I too was impressed! Can't we all just hug a Dookie and make up? They're going to endure these jabs for another year as it is... Should we kick a dog when it is down? Well Ok maybe this time we should... you have to admit watching the players and fans gloat their victories was hyptocritical over the years. Now watching them have a few years of mediocrity is very satisfying....

Let's face it... very few if any of those guys would get in to Duke solely on scholastic merit alone if they didn't bounce a round orange rubber ball and were 6'8" tall. It is very frustrating to those of us who would have loved to go to Duke but another admission slot was taken by an undeserving underperforming athlete (notice I didn't say student-athlete.. as very few deserve that moniker at the D1 level)

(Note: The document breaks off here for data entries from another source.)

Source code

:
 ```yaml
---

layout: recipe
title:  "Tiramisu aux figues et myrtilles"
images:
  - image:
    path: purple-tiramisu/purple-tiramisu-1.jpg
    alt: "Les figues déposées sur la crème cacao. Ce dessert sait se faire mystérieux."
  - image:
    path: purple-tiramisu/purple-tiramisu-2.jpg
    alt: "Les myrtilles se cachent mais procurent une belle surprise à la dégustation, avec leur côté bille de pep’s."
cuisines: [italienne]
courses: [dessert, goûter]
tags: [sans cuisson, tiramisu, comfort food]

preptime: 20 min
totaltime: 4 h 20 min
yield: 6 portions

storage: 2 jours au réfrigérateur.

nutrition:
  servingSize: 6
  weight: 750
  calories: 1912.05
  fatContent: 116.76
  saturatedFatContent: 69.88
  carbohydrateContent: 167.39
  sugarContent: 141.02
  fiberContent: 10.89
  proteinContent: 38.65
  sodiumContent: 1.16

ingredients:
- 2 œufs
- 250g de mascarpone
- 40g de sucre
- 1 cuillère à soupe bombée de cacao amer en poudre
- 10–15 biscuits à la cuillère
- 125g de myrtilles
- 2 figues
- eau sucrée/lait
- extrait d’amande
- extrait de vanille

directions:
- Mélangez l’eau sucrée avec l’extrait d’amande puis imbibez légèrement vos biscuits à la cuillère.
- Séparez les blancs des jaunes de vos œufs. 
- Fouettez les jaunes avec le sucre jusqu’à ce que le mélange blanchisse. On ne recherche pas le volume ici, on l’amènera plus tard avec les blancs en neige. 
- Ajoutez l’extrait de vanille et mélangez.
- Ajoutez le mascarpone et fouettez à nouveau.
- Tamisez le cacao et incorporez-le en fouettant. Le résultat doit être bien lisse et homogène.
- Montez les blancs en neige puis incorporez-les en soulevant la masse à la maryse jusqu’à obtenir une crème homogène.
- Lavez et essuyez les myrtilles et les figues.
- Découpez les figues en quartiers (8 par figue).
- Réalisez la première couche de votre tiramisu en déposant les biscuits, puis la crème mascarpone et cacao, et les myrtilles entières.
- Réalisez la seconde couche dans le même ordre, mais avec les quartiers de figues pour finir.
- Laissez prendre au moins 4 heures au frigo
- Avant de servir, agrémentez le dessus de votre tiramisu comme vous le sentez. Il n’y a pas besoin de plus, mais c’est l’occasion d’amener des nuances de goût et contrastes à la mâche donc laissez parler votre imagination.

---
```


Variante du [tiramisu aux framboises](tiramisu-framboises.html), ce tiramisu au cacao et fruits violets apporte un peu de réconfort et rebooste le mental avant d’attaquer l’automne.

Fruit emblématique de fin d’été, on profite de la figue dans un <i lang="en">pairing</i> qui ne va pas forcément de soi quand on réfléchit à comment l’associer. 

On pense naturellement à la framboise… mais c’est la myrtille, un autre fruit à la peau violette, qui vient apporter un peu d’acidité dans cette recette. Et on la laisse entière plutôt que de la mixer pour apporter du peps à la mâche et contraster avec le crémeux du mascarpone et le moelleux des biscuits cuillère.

Sorry went off on a tangent there!  I'm just really enjoying this win! It's even more satisfying that although I might be getting my butt kicked in the Pick'em league, I went with my hunch and still figured they'd lose in the 1st round.

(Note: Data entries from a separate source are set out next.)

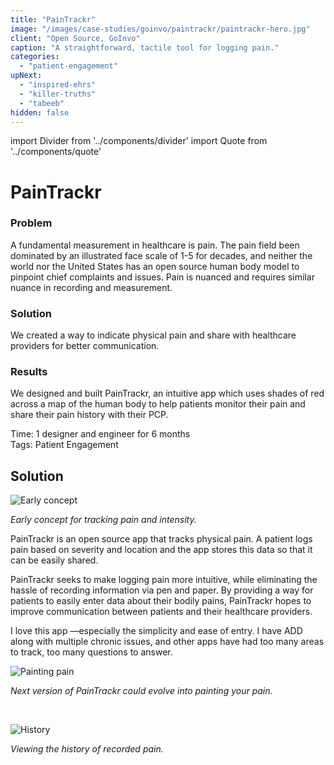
 ```yaml
---
title: "PainTrackr"
image: "/images/case-studies/goinvo/paintrackr/paintrackr-hero.jpg"
client: "Open Source, GoInvo"
caption: "A straightforward, tactile tool for logging pain."
categories:
  - "patient-engagement"
upNext:
  - "inspired-ehrs"
  - "killer-truths"
  - "tabeeb"
hidden: false
---
```

import Divider from '../components/divider'
import Quote from '../components/quote'

# PainTrackr

### Problem

A fundamental measurement in healthcare is pain. The pain field been dominated by an illustrated face scale of 1-5 for decades, and neither the world nor the United States has an open source human body model to pinpoint chief complaints and issues. Pain is nuanced and requires similar nuance in recording and measurement.

### Solution

We created a way to indicate physical pain and share with healthcare providers for better communication.

### Results

We designed and built PainTrackr, an intuitive app which uses shades of red across a map of the human body to help patients monitor their pain and share their pain history with their PCP.

<span class="text--uppercase text--gray text--bold text--spacing">Time:</span> 1 designer and engineer for 6 months
<br/> <span class="text--uppercase text--gray text--bold text--spacing">Tags:</span> Patient Engagement
<br/>

<Divider />

## Solution

![Early concept](/images/case-studies/goinvo/paintrackr/paintrackr-solution.jpg)

*Early concept for tracking pain and intensity.*

PainTrackr is an open source app that tracks physical pain. A patient logs pain based on severity and location and the app stores this data so that it can be easily shared.

PainTrackr seeks to make logging pain more intuitive, while eliminating the hassle of recording information via pen and paper. By providing a way for patients to easily enter data about their bodily pains, PainTrackr hopes to improve communication between patients and their healthcare providers.

<Quote quotee="PainTrackr User" quoteeSub="">I love this app &mdash;especially the simplicity and ease of entry. I have ADD along with multiple chronic issues, and other apps have had too many areas to track, too many questions to answer.</Quote>

![Painting pain](/images/case-studies/goinvo/paintrackr/paintrackr-paint.jpg)

*Next version of PainTrackr could evolve into painting your pain.*

<br/>

![History](/images/case-studies/goinvo/paintrackr/paintrackr-history.jpg)

*Viewing the history of recorded pain.*
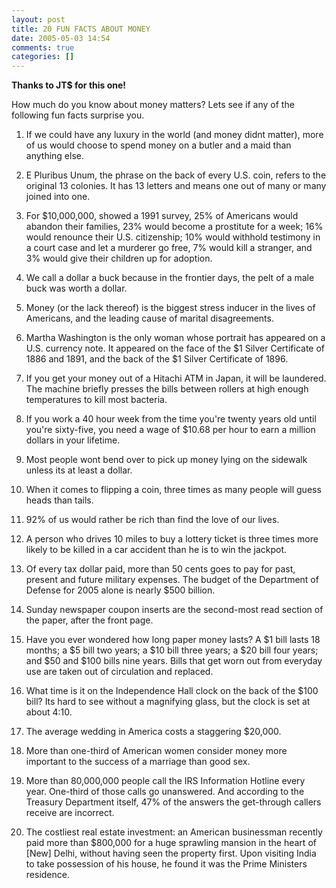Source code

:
```yaml
---
layout: post
title: 20 FUN FACTS ABOUT MONEY
date: 2005-05-03 14:54
comments: true
categories: []
---
```

<b>Thanks to JT$ for this one!</b>

How much do you know about money matters? Lets see if any of the following fun facts surprise you.

1. If we could have any luxury in the world (and money didnt matter), more of us would choose to spend money on a butler and a maid than anything else.

2. E Pluribus Unum, the phrase on the back of every U.S. coin, refers to the original 13 colonies. It has 13 letters and means one out of many or many joined into one.

3. For $10,000,000, showed a 1991 survey, 25% of Americans would abandon their families, 23% would become a prostitute for a week; 16% would renounce their U.S. citizenship; 10% would withhold testimony in a court case and let a murderer go free, 7% would kill a stranger, and 3% would give their children up for adoption. 

4. We call a dollar a buck because in the frontier days, the pelt of a male buck was worth a dollar.

5. Money (or the lack thereof) is the biggest stress inducer in the lives of Americans, and the leading cause of marital disagreements. 

6. Martha Washington is the only woman whose portrait has appeared on a U.S. currency note. It appeared on the face of the $1 Silver Certificate of 1886 and 1891, and the back of the $1 Silver Certificate of 1896.

7. If you get your money out of a Hitachi ATM in Japan, it will be laundered. The machine briefly presses the bills between rollers at high enough temperatures to kill most bacteria.

8. If you work a 40 hour week from the time you're twenty years old until you're sixty-five, you need a wage of $10.68 per hour to earn a million dollars in your lifetime. 

9. Most people wont bend over to pick up money lying on the sidewalk unless its at least a dollar. 

10. When it comes to flipping a coin, three times as many people will guess heads than tails.

11. 92% of us would rather be rich than find the love of our lives.

12. A person who drives 10 miles to buy a lottery ticket is three times more likely to be killed in a car accident than he is to win the jackpot. 

13. Of every tax dollar paid, more than 50 cents goes to pay for past, present and future military expenses. The budget of the Department of Defense for 2005 alone is nearly $500 billion. 

14. Sunday newspaper coupon inserts are the second-most read section of the paper, after the front page. 

15. Have you ever wondered how long paper money lasts? A $1 bill lasts 18 months; a $5 bill two years; a $10 bill three years; a $20 bill four years; and $50 and $100 bills nine years. Bills that get worn out from everyday use are taken out of circulation and replaced.

16. What time is it on the Independence Hall clock on the back of the $100 bill? Its hard to see without a magnifying glass, but the clock is set at about 4:10.

17. The average wedding in America costs a staggering $20,000.

18. More than one-third of American women consider money more important to the success of a marriage than good sex. 

19. More than 80,000,000 people call the IRS Information Hotline every year. One-third of those calls go unanswered. And according to the Treasury Department itself, 47% of the answers the get-through callers receive are incorrect. 

20. The costliest real estate investment: an American businessman recently paid more than $800,000 for a huge sprawling mansion in the heart of [New] Delhi, without having seen the property first. Upon visiting India to take possession of his house, he found it was the Prime Ministers residence.</font>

This just show that they got into the tourney on name alone, and were barely deserving of an NIT bid, let alone an invite to the Big Dance.

Ryan


----------



## Tator (Dec 10, 2005)

> you have to admit watching the players and fans gloat their victories was hyptocritical over the years. Now watching them have a few years of mediocrity is very satisfying


Yeah, like UNC did from what 2000 to 2003, somewhere round there, they were down big, the duke/unc game wasn't even fun to watch in those years because duke murdered them!!!!!! so NOW the shoe is somewhat on the other foot, I think the duke team this year is better than the UNC team in them years, but that's another story. let one not forget that their team has also been through their struggles, I think your forgetting that one



> This just show that they got into the tourney on name alone, and were barely deserving of an NIT bid, let alone an invite to the Big Dance.

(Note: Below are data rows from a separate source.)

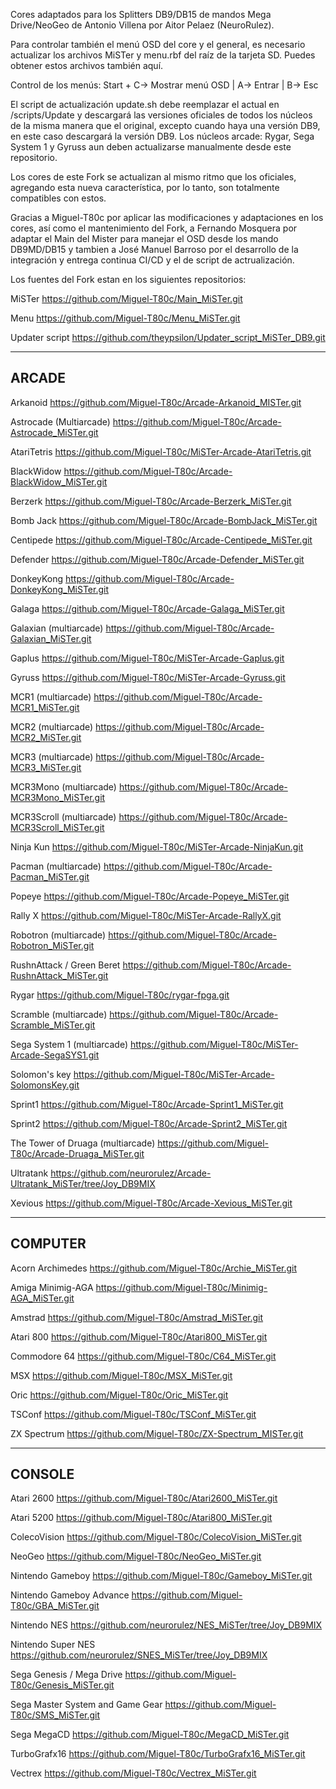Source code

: Cores adaptados para los Splitters DB9/DB15 de mandos Mega Drive/NeoGeo de Antonio Villena por Aitor Pelaez (NeuroRulez).

Para controlar también el menú OSD del core y el general, es necesario actualizar los archivos MiSTer y menu.rbf del raíz 
de la tarjeta SD. Puedes obtener estos archivos también aquí.

Control de los menús: Start + C-> Mostrar menú OSD  |  A-> Entrar  |  B-> Esc

El script de actualización update.sh debe reemplazar el actual en /scripts/Update y descargará las versiones oficiales de todos
los núcleos de la misma manera que el original, excepto cuando haya una versión DB9, en este caso descargará la versión DB9.
Los núcleos arcade: Rygar, Sega System 1 y Gyruss aun deben actualizarse manualmente desde este repositorio.

Los cores de este Fork se actualizan al mismo ritmo que los oficiales, agregando esta nueva característica, por lo tanto, 
son totalmente compatibles con estos.

Gracias a Miguel-T80c por aplicar las modificaciones y adaptaciones en los cores, así como el mantenimiento del Fork,
a Fernando Mosquera por adaptar el Main del Mister para manejar el OSD desde los mando DB9MD/DB15 y tambien a
José Manuel Barroso por el desarrollo de la integración y entrega continua CI/CD y el de script de actrualización.

Los fuentes del Fork estan en los siguientes repositorios:

MiSTer
https://github.com/Miguel-T80c/Main_MiSTer.git

Menu
https://github.com/Miguel-T80c/Menu_MiSTer.git

Updater script
https://github.com/theypsilon/Updater_script_MiSTer_DB9.git

------
ARCADE
------
Arkanoid
https://github.com/Miguel-T80c/Arcade-Arkanoid_MISTer.git

Astrocade (Multiarcade)
https://github.com/Miguel-T80c/Arcade-Astrocade_MiSTer.git

AtariTetris
https://github.com/Miguel-T80c/MiSTer-Arcade-AtariTetris.git

BlackWidow
https://github.com/Miguel-T80c/Arcade-BlackWidow_MiSTer.git

Berzerk
https://github.com/Miguel-T80c/Arcade-Berzerk_MiSTer.git

Bomb Jack
https://github.com/Miguel-T80c/Arcade-BombJack_MiSTer.git

Centipede
https://github.com/Miguel-T80c/Arcade-Centipede_MiSTer.git

Defender
https://github.com/Miguel-T80c/Arcade-Defender_MiSTer.git

DonkeyKong
https://github.com/Miguel-T80c/Arcade-DonkeyKong_MiSTer.git

Galaga
https://github.com/Miguel-T80c/Arcade-Galaga_MiSTer.git

Galaxian (multiarcade)
https://github.com/Miguel-T80c/Arcade-Galaxian_MiSTer.git

Gaplus
https://github.com/Miguel-T80c/MiSTer-Arcade-Gaplus.git

Gyruss
https://github.com/Miguel-T80c/MiSTer-Arcade-Gyruss.git

MCR1 (multiarcade)
https://github.com/Miguel-T80c/Arcade-MCR1_MiSTer.git

MCR2 (multiarcade)
https://github.com/Miguel-T80c/Arcade-MCR2_MiSTer.git

MCR3 (multiarcade)
https://github.com/Miguel-T80c/Arcade-MCR3_MiSTer.git

MCR3Mono (multiarcade)
https://github.com/Miguel-T80c/Arcade-MCR3Mono_MiSTer.git

MCR3Scroll (multiarcade)
https://github.com/Miguel-T80c/Arcade-MCR3Scroll_MiSTer.git

Ninja Kun
https://github.com/Miguel-T80c/MiSTer-Arcade-NinjaKun.git

Pacman (multiarcade)
https://github.com/Miguel-T80c/Arcade-Pacman_MiSTer.git

Popeye
https://github.com/Miguel-T80c/Arcade-Popeye_MiSTer.git

Rally X
https://github.com/Miguel-T80c/MiSTer-Arcade-RallyX.git

Robotron (multiarcade)
https://github.com/Miguel-T80c/Arcade-Robotron_MiSTer.git

RushnAttack / Green Beret
https://github.com/Miguel-T80c/Arcade-RushnAttack_MiSTer.git

Rygar
https://github.com/Miguel-T80c/rygar-fpga.git

Scramble (multiarcade)
https://github.com/Miguel-T80c/Arcade-Scramble_MiSTer.git

Sega System 1 (multiarcade)
https://github.com/Miguel-T80c/MiSTer-Arcade-SegaSYS1.git

Solomon's key
https://github.com/Miguel-T80c/MiSTer-Arcade-SolomonsKey.git

Sprint1
https://github.com/Miguel-T80c/Arcade-Sprint1_MiSTer.git

Sprint2
https://github.com/Miguel-T80c/Arcade-Sprint2_MiSTer.git

The Tower of Druaga (multiarcade)
https://github.com/Miguel-T80c/Arcade-Druaga_MiSTer.git

Ultratank
https://github.com/neurorulez/Arcade-Ultratank_MiSTer/tree/Joy_DB9MIX

Xevious
https://github.com/Miguel-T80c/Arcade-Xevious_MiSTer.git

--------
COMPUTER
--------
Acorn Archimedes
https://github.com/Miguel-T80c/Archie_MiSTer.git

Amiga Minimig-AGA
https://github.com/Miguel-T80c/Minimig-AGA_MiSTer.git

Amstrad
https://github.com/Miguel-T80c/Amstrad_MiSTer.git

Atari 800
https://github.com/Miguel-T80c/Atari800_MiSTer.git

Commodore 64
https://github.com/Miguel-T80c/C64_MiSTer.git

MSX
https://github.com/Miguel-T80c/MSX_MiSTer.git

Oric
https://github.com/Miguel-T80c/Oric_MiSTer.git

TSConf
https://github.com/Miguel-T80c/TSConf_MiSTer.git

ZX Spectrum
https://github.com/Miguel-T80c/ZX-Spectrum_MISTer.git

-------
CONSOLE
-------
Atari 2600
https://github.com/Miguel-T80c/Atari2600_MiSTer.git

Atari 5200
https://github.com/Miguel-T80c/Atari800_MiSTer.git

ColecoVision
https://github.com/Miguel-T80c/ColecoVision_MiSTer.git

NeoGeo
https://github.com/Miguel-T80c/NeoGeo_MiSTer.git

Nintendo Gameboy
https://github.com/Miguel-T80c/Gameboy_MiSTer.git

Nintendo Gameboy Advance
https://github.com/Miguel-T80c/GBA_MiSTer.git

Nintendo NES
https://github.com/neurorulez/NES_MiSTer/tree/Joy_DB9MIX

Nintendo Super NES
https://github.com/neurorulez/SNES_MiSTer/tree/Joy_DB9MIX

Sega Genesis / Mega Drive
https://github.com/Miguel-T80c/Genesis_MiSTer.git

Sega Master System and Game Gear
https://github.com/Miguel-T80c/SMS_MiSTer.git

Sega MegaCD
https://github.com/Miguel-T80c/MegaCD_MiSTer.git

TurboGrafx16
https://github.com/Miguel-T80c/TurboGrafx16_MiSTer.git

Vectrex
https://github.com/Miguel-T80c/Vectrex_MiSTer.git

Now I'd say that's going a little overboard, just cuz a team loses in the first round doesn't mean they deserve to be there. That's the kind of idiots that don't know **** about bball with the kind of talk you got going there.

I think Duke deserved their seed, they just didn't play up to it. I honestly thought they could win 2 games for fear of being overlooked, apparently not. Duke was mediocre, not a great team this year, I'll admit, and people with great NCAA minds would also agree, but they DESERVED their seed in the tourney

go have some kool-aid with the radical lefty's BEN


----------



## 870 XPRS (Mar 12, 2003)

Yeah I'd say finishing 7th in your own conference warrants a 6 seed.................. uke:


----------



## Tator (Dec 10, 2005)

and what conference would you be talking about???? maybe the best in the country maybe???? how would've they finished in other conferences in the country????? probably a little better than 7th I imagine, or are you too narrow minded to admit that at least?


----------



## 870 XPRS (Mar 12, 2003)

You know that I believe that the ACC is the strongest. Note: every ACC team has won in the tourney and NIT, besides duke. G. Tech is down to UNLV by a few points right now though. It's more or less a mute point, I thought duke was deserving of around an 8 seed with their poor finish to the season and weak showing in the ACC tourney (8 or 6, it really doesn't matter all that much). I usually cheer for all ACC teams in the tourney unless they are playing UNC of course. I get really sick of talking heads in the media thinking there is a better conference out there. How many years in a row does the ACC have to prove it's dominance?

Duke has probably the best recruiting class in all the country coming in next year, it won't take them long to turn things around. Coach K didn't give much credit to VCU after the loss yesterday, in my mind somewhat of a classless act again. Only referring to his club being so good for so many years an upset was bound to happen. It was a damn exciting game.


----------



## 870 XPRS (Mar 12, 2003)

Tech went down to the runnin' rebels................


----------



## R y a n (Apr 4, 2005)

870 XPRS said:


> Tech went down to the runnin' rebels................


There goes another pick of mine..

I'm 0'fer with some of my picks that I really thought would win... :eyeroll:

Ryan


----------